La Center proclaimed May as Jewish American Heritage Month at its April 26 meeting, focusing specifically on antisemitism around the country, but the issue for some residents hits closer to home.
A house bearing Nazi imagery in the city has concerned some of the city’s inhabitants.
The proclamation defined antisemitism as “an evil that threatens not only people who subscribe to the Jewish faith, but all people, no matter their creed or background.”
“The City of La Center and city officials stand against all forms of racism, prejudice, bigotry and hate, including antisemitism,” then Mayor Elizabeth Cerveny stated in the proclamation.
The proclamation came after citizens voiced concern at a March 22 council meeting about a house in La Center that featured spray-painted swastikas and a “Reichskriegsflagge,” or a German Imperial war flag, with the symbol on a flagpole.
During the March meeting, community member Emily Hancock said she represented a number of citizens who were concerned about the house. Hancock said she believed law enforcement was called to the property multiple times, but they did not take any action, “citing free speech.”
Although being able to fly the flag with a swastika does fall under free speech, Hancock said the spray-painting of the house appeared to go against city code.
Apart from code violations, Hancock said the greater issue is the city was aware of the issue, but had done nothing about it. She added there was a sentiment from community members that inaction from the city could be construed as tacit acceptance of the antisemitic nature of the display.
“We hope that you prove to us this is not the case, but if that is what’s happening here we will ensure that citizens are made aware of what our local government stands for, and will continue our activism until an appropriate resolution for this matter can be reached,” Hancock said.
City Attorney Bronson Potter acknowledged the symbols on the property were “despicable … disgusting,” but he advised the city not to take action. Potter pointed to a number of cases in both the United States and Washington Supreme Courts.
“You can’t regulate speech based on the content of the speech. That’s a violation of the First Amendment,” Potter said. “Even though we don’t like your speech, we can’t regulate it just because we don’t like it, because then whatever speech are we going to say you can’t engage in?”
Because taking action was “clearly content driven,” Potter said, “you’re just going to be setting yourself up for a civil lawsuit, liability, in doing so.”
Potter said graffiti isn’t explicitly defined in city code, but noted in other municipalities it is defined as marking public property or that of another property owner. Graffiti doesn’t apply to an individual marking their own property.
“We could not show evidence of this speech causing fights. … It has to be really, not just hurt feelings or hurt viewpoints or hurt values, it’s got to be physical harm in order to justify the regulation,” Potter said.
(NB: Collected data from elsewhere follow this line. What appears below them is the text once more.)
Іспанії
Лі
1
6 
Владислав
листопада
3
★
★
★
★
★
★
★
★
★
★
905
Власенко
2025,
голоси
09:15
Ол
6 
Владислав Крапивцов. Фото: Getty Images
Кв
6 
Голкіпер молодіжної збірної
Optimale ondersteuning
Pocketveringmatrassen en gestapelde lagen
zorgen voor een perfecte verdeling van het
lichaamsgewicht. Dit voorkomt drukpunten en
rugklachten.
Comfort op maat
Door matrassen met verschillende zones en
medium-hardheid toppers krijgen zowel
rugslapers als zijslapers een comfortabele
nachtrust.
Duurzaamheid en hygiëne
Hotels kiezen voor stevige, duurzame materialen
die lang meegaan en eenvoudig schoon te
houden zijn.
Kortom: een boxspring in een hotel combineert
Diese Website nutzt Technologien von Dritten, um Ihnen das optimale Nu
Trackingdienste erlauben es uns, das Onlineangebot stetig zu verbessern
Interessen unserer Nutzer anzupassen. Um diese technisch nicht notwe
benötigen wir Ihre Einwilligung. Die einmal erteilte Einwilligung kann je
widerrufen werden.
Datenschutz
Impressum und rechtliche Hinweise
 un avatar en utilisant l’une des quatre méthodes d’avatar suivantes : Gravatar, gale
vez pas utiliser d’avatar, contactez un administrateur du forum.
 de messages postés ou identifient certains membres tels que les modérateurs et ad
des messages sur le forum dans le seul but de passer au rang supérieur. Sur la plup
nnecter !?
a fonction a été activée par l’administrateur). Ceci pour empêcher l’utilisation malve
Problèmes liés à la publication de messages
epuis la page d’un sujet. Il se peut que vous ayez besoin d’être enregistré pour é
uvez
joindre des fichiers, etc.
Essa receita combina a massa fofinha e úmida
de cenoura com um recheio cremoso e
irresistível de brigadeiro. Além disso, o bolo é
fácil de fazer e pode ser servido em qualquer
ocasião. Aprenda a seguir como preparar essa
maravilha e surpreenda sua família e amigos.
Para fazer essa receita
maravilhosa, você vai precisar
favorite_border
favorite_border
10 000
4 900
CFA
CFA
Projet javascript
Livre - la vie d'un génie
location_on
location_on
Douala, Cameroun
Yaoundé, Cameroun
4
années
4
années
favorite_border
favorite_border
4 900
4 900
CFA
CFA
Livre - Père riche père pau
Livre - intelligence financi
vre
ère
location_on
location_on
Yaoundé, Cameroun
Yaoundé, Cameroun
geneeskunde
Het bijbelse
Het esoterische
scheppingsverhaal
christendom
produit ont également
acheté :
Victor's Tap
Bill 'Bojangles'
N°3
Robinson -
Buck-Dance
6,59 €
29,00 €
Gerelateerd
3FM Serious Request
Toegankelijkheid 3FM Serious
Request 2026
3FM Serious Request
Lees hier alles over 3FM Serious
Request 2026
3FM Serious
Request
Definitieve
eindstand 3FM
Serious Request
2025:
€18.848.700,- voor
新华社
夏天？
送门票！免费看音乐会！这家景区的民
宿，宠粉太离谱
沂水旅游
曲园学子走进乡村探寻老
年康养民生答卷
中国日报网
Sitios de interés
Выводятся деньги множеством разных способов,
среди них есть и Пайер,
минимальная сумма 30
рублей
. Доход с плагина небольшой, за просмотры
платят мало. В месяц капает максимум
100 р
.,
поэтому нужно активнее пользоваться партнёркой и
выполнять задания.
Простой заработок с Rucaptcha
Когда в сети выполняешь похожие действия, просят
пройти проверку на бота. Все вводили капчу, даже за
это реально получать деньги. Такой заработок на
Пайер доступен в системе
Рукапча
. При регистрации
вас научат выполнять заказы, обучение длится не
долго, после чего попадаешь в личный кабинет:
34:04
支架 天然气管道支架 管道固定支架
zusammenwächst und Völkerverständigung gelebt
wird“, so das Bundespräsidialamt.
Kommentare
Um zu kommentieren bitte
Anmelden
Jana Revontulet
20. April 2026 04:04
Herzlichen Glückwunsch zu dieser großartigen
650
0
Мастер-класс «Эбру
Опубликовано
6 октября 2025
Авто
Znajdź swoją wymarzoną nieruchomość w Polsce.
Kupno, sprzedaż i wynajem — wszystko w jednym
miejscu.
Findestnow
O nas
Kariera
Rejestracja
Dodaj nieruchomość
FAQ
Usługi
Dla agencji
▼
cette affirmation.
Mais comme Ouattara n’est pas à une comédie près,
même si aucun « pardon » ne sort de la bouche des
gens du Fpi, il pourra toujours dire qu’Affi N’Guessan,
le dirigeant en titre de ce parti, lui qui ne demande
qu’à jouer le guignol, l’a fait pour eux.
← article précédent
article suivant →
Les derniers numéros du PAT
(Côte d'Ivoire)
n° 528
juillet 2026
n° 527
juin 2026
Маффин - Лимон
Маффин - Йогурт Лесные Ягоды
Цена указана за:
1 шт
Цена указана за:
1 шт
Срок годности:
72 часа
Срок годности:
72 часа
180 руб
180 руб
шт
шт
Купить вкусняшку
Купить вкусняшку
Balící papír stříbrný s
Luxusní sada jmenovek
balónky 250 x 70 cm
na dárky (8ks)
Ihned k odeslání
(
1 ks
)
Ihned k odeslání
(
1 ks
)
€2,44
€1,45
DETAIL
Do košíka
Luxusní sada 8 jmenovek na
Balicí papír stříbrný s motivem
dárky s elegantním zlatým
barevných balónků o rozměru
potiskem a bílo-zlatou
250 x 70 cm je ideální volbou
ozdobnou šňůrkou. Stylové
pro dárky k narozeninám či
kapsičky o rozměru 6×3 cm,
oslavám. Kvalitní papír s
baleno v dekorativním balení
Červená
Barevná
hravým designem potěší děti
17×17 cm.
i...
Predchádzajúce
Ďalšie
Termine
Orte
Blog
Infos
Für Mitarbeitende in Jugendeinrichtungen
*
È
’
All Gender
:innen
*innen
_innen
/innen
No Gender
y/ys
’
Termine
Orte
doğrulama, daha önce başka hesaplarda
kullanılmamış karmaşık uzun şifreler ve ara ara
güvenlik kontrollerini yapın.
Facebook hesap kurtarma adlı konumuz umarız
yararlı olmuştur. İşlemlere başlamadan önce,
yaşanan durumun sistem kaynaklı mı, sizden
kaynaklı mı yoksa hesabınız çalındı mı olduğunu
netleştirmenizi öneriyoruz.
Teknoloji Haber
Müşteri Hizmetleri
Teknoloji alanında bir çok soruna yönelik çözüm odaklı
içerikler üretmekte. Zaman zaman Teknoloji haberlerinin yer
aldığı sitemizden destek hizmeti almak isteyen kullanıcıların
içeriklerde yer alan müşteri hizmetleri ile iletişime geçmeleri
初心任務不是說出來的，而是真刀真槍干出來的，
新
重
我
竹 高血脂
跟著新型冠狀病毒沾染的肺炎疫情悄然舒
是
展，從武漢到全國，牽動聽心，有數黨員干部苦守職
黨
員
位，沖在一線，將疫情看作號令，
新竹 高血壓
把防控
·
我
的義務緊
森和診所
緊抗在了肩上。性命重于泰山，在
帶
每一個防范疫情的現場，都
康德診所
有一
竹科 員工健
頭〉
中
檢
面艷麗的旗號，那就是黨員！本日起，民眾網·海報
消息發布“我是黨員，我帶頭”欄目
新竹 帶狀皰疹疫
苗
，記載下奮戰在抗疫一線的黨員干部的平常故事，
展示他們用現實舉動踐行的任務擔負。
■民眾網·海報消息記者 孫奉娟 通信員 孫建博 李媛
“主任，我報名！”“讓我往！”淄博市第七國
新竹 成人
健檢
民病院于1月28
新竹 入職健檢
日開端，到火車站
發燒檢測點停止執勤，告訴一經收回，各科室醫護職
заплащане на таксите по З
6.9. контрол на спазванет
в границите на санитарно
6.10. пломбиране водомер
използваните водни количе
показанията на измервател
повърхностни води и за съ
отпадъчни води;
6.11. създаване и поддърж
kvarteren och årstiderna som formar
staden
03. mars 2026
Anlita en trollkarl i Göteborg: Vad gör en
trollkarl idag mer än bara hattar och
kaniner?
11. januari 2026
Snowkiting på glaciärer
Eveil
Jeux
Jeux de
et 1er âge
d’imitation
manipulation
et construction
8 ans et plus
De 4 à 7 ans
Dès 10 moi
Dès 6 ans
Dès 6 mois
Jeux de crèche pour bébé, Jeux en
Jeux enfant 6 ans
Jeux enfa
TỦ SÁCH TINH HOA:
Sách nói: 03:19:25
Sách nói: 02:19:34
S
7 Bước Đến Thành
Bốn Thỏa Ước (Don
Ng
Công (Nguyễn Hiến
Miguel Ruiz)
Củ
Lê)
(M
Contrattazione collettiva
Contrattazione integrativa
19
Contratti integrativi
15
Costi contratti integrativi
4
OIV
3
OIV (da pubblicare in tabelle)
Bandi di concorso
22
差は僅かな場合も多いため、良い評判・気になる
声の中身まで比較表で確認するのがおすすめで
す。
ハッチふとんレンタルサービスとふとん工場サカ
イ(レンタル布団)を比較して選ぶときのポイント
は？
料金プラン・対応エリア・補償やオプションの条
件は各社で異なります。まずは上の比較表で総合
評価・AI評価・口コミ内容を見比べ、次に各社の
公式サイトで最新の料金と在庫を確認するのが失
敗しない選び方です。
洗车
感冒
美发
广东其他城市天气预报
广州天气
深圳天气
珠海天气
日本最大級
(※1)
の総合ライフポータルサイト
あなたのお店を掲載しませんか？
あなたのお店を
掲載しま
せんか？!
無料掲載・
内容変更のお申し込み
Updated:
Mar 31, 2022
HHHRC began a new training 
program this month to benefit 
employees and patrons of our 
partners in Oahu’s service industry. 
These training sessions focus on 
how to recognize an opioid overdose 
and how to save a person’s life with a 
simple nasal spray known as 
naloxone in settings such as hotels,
Bill Soehl, the son of the property owner, said the issue stemmed from frustrations his father had. Soehl said the placement of a new sidewalk in front of his father’s house made the driveway unusable.
When his father did not receive a favorable resolution, he went for publicity.
“Apparently he’s being heard now, and it’s being taken in, all out of context and in the wrong way,” Soehl said.
He said if the city could get the public works department to resolve the issue, “I’m sure this (problem) would all go away.”
Cerveny and the city’s public works Director Bryan Kast met with the elder Soehl to try to find a resolution.
“There’s much more behind the scenes than any of us really recognized,” Cerveny said.
That resolution is still ongoing, she said.